Prof Etra concludes by discussing the future of the study.
 

For many, many years the standard of care for the initial treatment of graft-versus-host disease is systemic corticosteroids. This treatment has remained a standard of care and has potential significant morbidity. Patients, for example, are at high risk of developing clinically significant infections; among other things they also can develop hyperglycaemia, high blood sugar, they can develop metabolic issues, but we really focussed for the purposes of this study on infectious complications.

What was the study design?

This was, again, a phase II multicentre study, non-inferiority in design, for a primary endpoint of day 28 overall response rate for treatment of GVHD with itacitinib as opposed to systemic corticosteroids in an all-risk patient cohort.

What were your findings?

The key findings were that itacitinib 200mg daily is as effective as systemic corticosteroids for the treatment of acute graft-versus-host disease, both in terms of a primary endpoint of day 28 overall response but also in longer-term outcomes such as survival, NRM, which is non-relapsed mortality, chronic graft-versus-host disease, all the while being safer than systemic corticosteroids with a lower incidence of serious infections and fewer infections per patient when itacitinib monotherapy was used as opposed to systemic corticosteroids for the treatment of low-risk graft-versus-host disease.

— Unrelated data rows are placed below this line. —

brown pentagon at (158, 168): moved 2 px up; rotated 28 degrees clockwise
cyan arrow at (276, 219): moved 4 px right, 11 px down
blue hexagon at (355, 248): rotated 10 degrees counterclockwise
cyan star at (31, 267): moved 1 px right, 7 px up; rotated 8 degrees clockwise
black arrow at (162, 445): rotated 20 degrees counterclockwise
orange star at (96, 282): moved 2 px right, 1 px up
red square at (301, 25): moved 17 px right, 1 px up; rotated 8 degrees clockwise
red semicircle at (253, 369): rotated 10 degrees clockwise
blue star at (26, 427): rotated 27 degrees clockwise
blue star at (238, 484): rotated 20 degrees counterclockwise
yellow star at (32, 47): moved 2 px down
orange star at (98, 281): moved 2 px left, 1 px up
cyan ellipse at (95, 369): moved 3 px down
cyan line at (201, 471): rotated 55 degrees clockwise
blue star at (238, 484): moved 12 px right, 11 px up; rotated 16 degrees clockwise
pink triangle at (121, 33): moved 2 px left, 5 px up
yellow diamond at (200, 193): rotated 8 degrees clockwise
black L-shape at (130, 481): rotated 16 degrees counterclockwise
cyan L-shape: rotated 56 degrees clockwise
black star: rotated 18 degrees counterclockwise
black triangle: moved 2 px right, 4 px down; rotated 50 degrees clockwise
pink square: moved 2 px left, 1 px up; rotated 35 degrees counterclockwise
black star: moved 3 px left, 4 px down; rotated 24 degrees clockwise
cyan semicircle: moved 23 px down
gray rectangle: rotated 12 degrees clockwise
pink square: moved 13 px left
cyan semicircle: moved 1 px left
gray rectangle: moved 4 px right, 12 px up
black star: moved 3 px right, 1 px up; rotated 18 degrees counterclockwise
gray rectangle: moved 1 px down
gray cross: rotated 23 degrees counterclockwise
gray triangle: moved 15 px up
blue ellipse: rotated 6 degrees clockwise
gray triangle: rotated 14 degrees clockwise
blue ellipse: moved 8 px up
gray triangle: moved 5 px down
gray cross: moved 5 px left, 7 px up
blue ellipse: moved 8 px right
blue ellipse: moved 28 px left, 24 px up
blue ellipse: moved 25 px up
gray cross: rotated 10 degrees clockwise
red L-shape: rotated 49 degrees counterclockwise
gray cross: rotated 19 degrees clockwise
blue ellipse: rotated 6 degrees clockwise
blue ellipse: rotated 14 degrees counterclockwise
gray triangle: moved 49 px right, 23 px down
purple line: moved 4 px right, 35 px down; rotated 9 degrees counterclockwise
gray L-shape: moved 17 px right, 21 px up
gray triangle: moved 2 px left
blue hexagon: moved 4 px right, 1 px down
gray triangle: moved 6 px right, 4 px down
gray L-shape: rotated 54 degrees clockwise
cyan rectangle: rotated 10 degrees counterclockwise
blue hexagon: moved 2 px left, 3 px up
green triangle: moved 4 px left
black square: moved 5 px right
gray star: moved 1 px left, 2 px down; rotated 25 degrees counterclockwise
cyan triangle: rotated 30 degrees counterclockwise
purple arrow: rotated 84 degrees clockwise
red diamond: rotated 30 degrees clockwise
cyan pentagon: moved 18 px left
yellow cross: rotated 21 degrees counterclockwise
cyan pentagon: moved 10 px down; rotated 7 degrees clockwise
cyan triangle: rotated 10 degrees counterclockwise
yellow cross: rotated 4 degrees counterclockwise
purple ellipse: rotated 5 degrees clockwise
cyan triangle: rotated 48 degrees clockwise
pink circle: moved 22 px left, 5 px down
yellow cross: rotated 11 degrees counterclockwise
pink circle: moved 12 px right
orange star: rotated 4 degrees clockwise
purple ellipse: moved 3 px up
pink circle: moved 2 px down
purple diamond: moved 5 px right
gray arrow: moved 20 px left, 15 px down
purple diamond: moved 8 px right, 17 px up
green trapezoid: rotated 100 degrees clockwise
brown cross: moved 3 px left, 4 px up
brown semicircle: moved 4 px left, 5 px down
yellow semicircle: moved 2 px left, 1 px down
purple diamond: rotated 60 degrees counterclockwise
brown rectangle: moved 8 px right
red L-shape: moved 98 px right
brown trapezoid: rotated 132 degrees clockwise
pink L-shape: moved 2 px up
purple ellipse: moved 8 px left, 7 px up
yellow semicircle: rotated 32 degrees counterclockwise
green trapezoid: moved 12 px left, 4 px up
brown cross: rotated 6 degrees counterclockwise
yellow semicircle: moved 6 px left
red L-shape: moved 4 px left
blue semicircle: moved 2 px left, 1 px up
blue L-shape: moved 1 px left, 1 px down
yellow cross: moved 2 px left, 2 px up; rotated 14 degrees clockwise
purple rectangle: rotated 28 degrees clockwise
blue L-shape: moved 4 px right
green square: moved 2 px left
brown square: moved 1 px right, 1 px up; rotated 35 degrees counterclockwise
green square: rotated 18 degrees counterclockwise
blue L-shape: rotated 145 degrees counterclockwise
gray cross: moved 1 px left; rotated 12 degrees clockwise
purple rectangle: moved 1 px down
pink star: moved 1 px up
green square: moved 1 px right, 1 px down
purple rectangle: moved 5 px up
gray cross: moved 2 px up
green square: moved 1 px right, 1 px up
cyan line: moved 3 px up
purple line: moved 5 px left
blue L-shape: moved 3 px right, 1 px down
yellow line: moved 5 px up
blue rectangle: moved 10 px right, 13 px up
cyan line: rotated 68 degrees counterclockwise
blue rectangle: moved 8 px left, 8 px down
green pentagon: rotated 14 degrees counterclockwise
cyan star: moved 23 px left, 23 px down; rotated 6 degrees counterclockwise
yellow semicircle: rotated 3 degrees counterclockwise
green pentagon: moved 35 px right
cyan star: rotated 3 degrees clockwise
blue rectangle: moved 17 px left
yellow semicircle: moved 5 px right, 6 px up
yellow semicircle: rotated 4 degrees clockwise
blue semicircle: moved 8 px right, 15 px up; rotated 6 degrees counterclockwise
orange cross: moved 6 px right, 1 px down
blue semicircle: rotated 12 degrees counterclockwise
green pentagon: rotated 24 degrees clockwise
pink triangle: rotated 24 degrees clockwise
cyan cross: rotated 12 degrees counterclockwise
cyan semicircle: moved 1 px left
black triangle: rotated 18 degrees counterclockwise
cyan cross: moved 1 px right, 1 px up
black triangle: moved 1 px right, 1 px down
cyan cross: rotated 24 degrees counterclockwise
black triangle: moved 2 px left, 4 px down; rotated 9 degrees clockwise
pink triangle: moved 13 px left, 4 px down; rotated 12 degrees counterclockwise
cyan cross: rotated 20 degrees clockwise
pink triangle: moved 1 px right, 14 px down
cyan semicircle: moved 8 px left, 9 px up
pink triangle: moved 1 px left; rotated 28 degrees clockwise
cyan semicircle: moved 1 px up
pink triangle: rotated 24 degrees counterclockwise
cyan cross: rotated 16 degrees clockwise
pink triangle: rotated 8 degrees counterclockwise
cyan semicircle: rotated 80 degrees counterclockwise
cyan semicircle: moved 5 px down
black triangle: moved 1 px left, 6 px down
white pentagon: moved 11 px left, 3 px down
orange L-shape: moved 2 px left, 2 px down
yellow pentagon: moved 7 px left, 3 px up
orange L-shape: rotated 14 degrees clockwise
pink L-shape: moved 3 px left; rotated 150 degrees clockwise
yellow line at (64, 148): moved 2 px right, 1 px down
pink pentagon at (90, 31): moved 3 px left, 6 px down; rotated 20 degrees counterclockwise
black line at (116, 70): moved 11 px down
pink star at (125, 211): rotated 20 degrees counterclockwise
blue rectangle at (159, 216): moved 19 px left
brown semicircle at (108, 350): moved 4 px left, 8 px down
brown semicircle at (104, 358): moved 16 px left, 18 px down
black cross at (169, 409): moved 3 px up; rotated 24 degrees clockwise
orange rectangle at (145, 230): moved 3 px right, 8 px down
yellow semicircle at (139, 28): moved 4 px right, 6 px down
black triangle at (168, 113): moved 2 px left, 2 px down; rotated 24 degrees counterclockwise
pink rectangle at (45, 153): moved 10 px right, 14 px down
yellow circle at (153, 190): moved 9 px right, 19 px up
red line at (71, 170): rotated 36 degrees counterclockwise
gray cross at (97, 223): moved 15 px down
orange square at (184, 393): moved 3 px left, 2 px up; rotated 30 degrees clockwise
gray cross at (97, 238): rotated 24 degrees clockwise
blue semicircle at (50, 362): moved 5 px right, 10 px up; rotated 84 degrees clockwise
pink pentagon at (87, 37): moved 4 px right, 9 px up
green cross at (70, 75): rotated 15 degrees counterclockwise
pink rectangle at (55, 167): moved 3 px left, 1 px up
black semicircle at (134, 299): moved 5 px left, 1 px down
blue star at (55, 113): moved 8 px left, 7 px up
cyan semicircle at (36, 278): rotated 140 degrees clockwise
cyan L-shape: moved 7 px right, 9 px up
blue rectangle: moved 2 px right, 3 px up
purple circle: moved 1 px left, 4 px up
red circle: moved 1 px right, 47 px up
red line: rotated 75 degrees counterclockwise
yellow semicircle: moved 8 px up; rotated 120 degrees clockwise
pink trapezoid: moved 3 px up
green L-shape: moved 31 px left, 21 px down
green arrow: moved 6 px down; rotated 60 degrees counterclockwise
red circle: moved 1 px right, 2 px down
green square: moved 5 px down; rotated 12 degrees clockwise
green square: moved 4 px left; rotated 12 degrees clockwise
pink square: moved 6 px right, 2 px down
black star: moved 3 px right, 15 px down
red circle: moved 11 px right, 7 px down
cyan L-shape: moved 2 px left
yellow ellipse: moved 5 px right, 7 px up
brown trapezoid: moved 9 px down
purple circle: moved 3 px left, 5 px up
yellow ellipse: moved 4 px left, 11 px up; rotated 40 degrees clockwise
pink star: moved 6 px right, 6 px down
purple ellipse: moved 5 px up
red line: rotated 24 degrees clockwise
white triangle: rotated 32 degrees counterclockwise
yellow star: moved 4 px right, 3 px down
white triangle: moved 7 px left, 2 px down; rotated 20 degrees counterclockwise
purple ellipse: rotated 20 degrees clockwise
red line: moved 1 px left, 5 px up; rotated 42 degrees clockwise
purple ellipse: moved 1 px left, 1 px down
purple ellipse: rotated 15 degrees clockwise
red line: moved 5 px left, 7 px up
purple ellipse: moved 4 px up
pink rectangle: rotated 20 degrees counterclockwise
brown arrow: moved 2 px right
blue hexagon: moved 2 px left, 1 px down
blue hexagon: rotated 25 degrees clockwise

What is the clinical impact of these results?

The standard of care has remained the standard of care, systemic corticosteroids, for a very, very long time. What we have shown with this study is that JAK inhibition, itacitinib is a JAK1 inhibitor, holds promise as a potential treatment for graft-versus-host disease and that we can use biomarkers to help select patients for treatment de-escalation and selection of novel treatment paradigms.

In terms of a potential future for this study, because this study showed that itacitinib was as effective and yet safer, it opens the door for potential future studies, potentially larger studies like phase III trials, to demonstrate that this proof of concept works and that the standard of care potentially may be changed.